INFORMATION PROVIDED:
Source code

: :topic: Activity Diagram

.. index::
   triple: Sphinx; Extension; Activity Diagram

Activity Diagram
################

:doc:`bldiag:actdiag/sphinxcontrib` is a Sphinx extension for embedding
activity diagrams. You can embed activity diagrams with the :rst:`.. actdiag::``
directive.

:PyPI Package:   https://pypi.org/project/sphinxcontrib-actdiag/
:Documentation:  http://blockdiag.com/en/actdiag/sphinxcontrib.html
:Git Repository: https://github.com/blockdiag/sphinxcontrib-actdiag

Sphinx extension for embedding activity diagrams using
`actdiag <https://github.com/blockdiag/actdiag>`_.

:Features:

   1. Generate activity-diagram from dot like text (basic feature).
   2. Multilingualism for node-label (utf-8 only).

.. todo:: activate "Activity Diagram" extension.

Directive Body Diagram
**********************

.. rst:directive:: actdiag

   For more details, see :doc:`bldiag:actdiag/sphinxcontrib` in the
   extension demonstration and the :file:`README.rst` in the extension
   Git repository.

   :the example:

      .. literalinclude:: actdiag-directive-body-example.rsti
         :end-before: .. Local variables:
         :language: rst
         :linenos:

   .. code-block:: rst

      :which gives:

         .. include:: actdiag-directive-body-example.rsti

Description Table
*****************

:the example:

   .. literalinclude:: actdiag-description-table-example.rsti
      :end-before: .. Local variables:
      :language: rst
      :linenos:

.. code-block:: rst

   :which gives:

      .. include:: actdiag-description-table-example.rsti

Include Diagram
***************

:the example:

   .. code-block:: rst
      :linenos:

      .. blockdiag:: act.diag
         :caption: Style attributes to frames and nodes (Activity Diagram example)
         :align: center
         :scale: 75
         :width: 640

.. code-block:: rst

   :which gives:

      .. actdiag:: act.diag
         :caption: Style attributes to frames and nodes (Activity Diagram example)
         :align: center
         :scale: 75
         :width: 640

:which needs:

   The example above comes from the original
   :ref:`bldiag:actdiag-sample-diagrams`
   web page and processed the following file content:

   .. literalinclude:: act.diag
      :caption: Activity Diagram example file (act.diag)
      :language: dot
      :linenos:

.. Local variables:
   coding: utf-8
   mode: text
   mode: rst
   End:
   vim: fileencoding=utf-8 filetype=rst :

TASK DESCRIPTION: Your reply should consist of all the records, restated exactly.

EXERCISE ANSWER:
Source code

: :topic: Activity Diagram

.. index::
   triple: Sphinx; Extension; Activity Diagram

Activity Diagram
################

:doc:`bldiag:actdiag/sphinxcontrib` is a Sphinx extension for embedding
activity diagrams. You can embed activity diagrams with the :rst:`.. actdiag::``
directive.

:PyPI Package:   https://pypi.org/project/sphinxcontrib-actdiag/
:Documentation:  http://blockdiag.com/en/actdiag/sphinxcontrib.html
:Git Repository: https://github.com/blockdiag/sphinxcontrib-actdiag

Sphinx extension for embedding activity diagrams using
`actdiag <https://github.com/blockdiag/actdiag>`_.

:Features:

   1. Generate activity-diagram from dot like text (basic feature).
   2. Multilingualism for node-label (utf-8 only).

.. todo:: activate "Activity Diagram" extension.

Directive Body Diagram
**********************

.. rst:directive:: actdiag

   For more details, see :doc:`bldiag:actdiag/sphinxcontrib` in the
   extension demonstration and the :file:`README.rst` in the extension
   Git repository.

   :the example:

      .. literalinclude:: actdiag-directive-body-example.rsti
         :end-before: .. Local variables:
         :language: rst
         :linenos:

   .. code-block:: rst

      :which gives:

         .. include:: actdiag-directive-body-example.rsti

Description Table
*****************

:the example:

   .. literalinclude:: actdiag-description-table-example.rsti
      :end-before: .. Local variables:
      :language: rst
      :linenos:

.. code-block:: rst

   :which gives:

      .. include:: actdiag-description-table-example.rsti

Include Diagram
***************

:the example:

   .. code-block:: rst
      :linenos:

      .. blockdiag:: act.diag
         :caption: Style attributes to frames and nodes (Activity Diagram example)
         :align: center
         :scale: 75
         :width: 640

.. code-block:: rst

   :which gives:

      .. actdiag:: act.diag
         :caption: Style attributes to frames and nodes (Activity Diagram example)
         :align: center
         :scale: 75
         :width: 640

:which needs:

   The example above comes from the original
   :ref:`bldiag:actdiag-sample-diagrams`
   web page and processed the following file content:

   .. literalinclude:: act.diag
      :caption: Activity Diagram example file (act.diag)
      :language: dot
      :linenos:

.. Local variables:
   coding: utf-8
   mode: text
   mode: rst
   End:
   vim: fileencoding=utf-8 filetype=rst :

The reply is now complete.